Things change… I guess the saying goes when you meet someone they never really disappear even when they’ve left. Everyone you meet leaves a lasting impression on you and they change you. I am who I am today because of the people I’ve met, some more than others. As they walk past and away from your life, a piece of them remains that will forever be apart of you. Kind of like a scar, a wound that never truly heals I’d say. Now, again don’t get too deep, I’m not saying this is that random bum that asked you for a dollar. These are the people you really get to know, the ones you trust, and when I say trust I don’t mean the basis of trusting them with physical possessions or something trivial. I mean the people who you’re at the mercy of, the people that you let in to your soul and being. Most people know what I’m referencing.
Their eyes return a stare of comfort, a feeling that the ship will sail safely and swiftly, things will work out. No, they’ll not just work out, things were working out before, this is more, this is something beyond. Things will be awesome and your fears disappear, but this leaves a gap and an addiction if it gets bad enough.
I’ve gone off track and my train of thought has extended the subject that I wanted to express. This happens pretty often to me, but I don’t believe in deleting the things I write that are true expressions. No reason to frown or regret, because at one moments, it was the exact thing you wanted. I guess that’s how I feel about things I write or say. I always cringe with insecurity at the aftermath, but that’s my burden and the downside of it. The bright side is at least I know I’m real.
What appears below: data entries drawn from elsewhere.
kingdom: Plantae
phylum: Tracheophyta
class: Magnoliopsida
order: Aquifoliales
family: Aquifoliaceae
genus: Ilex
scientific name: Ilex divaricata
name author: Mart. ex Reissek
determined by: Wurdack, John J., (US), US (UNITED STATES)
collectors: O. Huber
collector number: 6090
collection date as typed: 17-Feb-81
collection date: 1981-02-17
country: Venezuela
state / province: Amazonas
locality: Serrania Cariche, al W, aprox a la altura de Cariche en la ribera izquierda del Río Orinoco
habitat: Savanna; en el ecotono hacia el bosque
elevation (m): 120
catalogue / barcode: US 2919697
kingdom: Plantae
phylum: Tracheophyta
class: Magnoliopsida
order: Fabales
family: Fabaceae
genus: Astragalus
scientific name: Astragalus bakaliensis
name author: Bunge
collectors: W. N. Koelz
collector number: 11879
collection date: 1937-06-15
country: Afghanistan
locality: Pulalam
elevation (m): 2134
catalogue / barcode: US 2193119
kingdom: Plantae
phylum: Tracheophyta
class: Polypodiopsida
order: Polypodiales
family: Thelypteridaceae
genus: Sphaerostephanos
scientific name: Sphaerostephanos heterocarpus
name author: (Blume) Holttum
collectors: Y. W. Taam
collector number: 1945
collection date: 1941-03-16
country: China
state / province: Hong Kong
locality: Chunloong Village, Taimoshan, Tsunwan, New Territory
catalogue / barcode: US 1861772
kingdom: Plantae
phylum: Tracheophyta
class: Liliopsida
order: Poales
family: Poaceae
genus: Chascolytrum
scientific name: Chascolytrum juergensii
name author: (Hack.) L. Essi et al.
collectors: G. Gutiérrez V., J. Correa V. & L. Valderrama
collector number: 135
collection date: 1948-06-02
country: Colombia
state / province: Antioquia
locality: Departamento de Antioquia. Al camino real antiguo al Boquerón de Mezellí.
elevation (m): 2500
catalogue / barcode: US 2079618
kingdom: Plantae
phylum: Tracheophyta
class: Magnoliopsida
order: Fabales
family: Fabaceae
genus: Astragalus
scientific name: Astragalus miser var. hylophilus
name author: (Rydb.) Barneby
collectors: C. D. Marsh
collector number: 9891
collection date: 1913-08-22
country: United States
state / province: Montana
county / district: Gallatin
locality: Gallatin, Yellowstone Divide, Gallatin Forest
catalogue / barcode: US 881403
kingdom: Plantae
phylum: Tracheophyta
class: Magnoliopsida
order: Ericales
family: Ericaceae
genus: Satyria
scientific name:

So, back to the main track, the dream. This is a state of being, something few people really reach. It’s usually an illusion, a trick that will only reveal it’s colors at the right time. The cruelest part of it…. you bring it upon yourself. This isn’t a nightmare brought upon you by the actions of another, but it’s all your own undoing. The Dream is a feeling of pure loss of ego, pure not giving a fuck, because it doesn’t matter. This state is often fleeting, it can apply to multiple circumstances. All your worries, insecurities, problems, are gone and the only thing that matters to you are the moments you’re currently experiencing. It’s an intoxicating drug that words won’t do justice. I’m sure you’ve felt it, that feeling of being on top of the world. The problem is that I find the truth of moderation to be constantly in existence, a price must be paid. On a scale, you’re usually at a 5, that’s normal, but this state is a fucking 10, no it’s more than that, it’s a number that can’t simply be expressed it’s that fucking high. Usually if you drop from a 5 to a 1, sure it’s a down period, but when you drop from this high, it’s completely different. Twice the pride, double the fall.
So, what do you do? Do you chase enlightenment, pure peace of the mind and soul? Turn to God and accept that what comes next will be better? In my dream, death didn’t matter, it wasn’t a fear and when death is no longer free you achieve a state of pure vida, you’re truly free. Free from everything, even time slips away, because at that moment you’re experiencing everything you have wanted and everything you will want. Is it worth it? This is clearly an overdramatic rant concerning one simple question:
Is it better to live your life riding a roller coaster of extremes or face the boring and ignorant steady walk of predictability. Do you take the high and expect the low, or diverge onto a different trail? Can you have your cake and eat it too? Everything finds their own path differently, or doesn’t find it at all.
These aren’t the only spectrums, but I’m not looking to diverge off my point any more than I already have. If you actually read any of these posts, I think it’s clear that the writings don’t match up well with the titles, nor does each sentence or paragraph match the previous one.